Some called him Duke, others called him Merv. He was cool with either.
His family wasn’t.
So, he bummed around in the kitchen, watching chefs prepare meals and feasts.
He asked if he could help, and after a few weeks of learning, he had his own toque and knives.
Pretty soon, all the meals were prepared by him. And they were delicious.
And laced with a slow-acting poison.
Oh, the tragedy.
Some called him King, others called him Merv. He was cool with either.
Resolution
The last step before releasing any artificial intelligence core out to the production line is to run it by Ted in Q&A.
Ted isn’t any kind of skilled cyberneticist or engineer.
He is a goddamned pain in the ass.

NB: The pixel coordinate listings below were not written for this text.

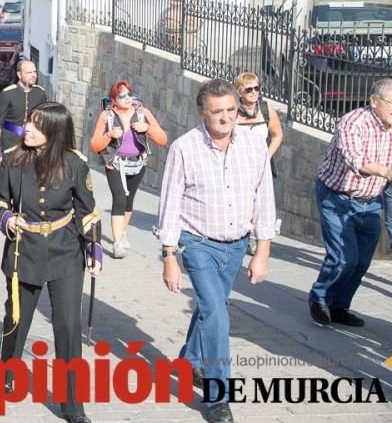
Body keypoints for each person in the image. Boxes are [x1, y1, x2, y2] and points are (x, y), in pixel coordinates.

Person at [157, 78, 276, 423]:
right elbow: (170, 203)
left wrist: (262, 251)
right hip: (197, 244)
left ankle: (188, 361)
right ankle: (217, 396)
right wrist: (169, 257)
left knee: (212, 309)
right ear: (201, 113)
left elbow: (264, 198)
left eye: (231, 110)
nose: (225, 118)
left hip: (237, 245)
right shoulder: (184, 148)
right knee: (218, 314)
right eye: (217, 112)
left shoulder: (255, 146)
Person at [0, 102, 102, 423]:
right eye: (28, 122)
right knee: (17, 318)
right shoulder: (13, 160)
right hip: (23, 250)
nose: (28, 128)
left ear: (54, 131)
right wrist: (6, 218)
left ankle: (73, 404)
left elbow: (87, 211)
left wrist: (94, 250)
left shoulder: (74, 165)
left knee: (67, 326)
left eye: (37, 126)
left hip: (65, 251)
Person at [309, 78, 392, 328]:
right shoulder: (353, 122)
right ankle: (319, 298)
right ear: (374, 101)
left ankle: (340, 306)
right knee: (343, 258)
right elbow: (355, 160)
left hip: (371, 200)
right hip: (337, 198)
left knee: (363, 260)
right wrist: (386, 171)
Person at [89, 81, 167, 258]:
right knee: (119, 199)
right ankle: (117, 243)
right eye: (122, 95)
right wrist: (109, 135)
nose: (127, 98)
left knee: (128, 200)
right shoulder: (106, 116)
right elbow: (94, 145)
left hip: (137, 163)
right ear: (113, 99)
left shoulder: (142, 113)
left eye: (129, 94)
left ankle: (122, 233)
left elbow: (162, 139)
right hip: (115, 164)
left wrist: (148, 128)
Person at [234, 72, 284, 255]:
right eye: (249, 90)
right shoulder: (233, 112)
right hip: (239, 166)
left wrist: (267, 156)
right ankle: (240, 235)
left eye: (257, 88)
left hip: (262, 166)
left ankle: (257, 240)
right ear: (240, 92)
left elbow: (277, 134)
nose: (254, 92)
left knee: (261, 204)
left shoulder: (265, 108)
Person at [0, 61, 47, 164]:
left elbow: (44, 121)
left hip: (33, 144)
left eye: (34, 72)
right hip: (10, 144)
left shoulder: (40, 93)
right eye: (29, 73)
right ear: (19, 74)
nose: (34, 75)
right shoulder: (7, 93)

And any robot brain that can put up with his stupid bullshit, well, it is ready to roll.
MegaThink Seven almost got a pass when Ted challenged it to make a New Year’s Resolution not to make New Year’s Resolutions.
The battletank blinked, looked at Ted, and pointed a cannon at him.
FAIL
“Can we load it next time?” I asked.
Anchor
Back when gaslamps lit the streets of New Orleans, sailors would go to sea and their loves would wait for their return.
Most came back to port on schedule, or close to it.
Others were delayed by storms, pirates… so many dangers.
When a ship was due, their loves came to the docks and met them as they arrived, walking down the gangplank, that moment.
Or, if they didn’t arrive, waiting.
Late one day… two… a week… a month.
Sometimes, the harbormaster wrote that worst of all fates: “LOST.”
And their hearts would sink, down… sink below the waves forever.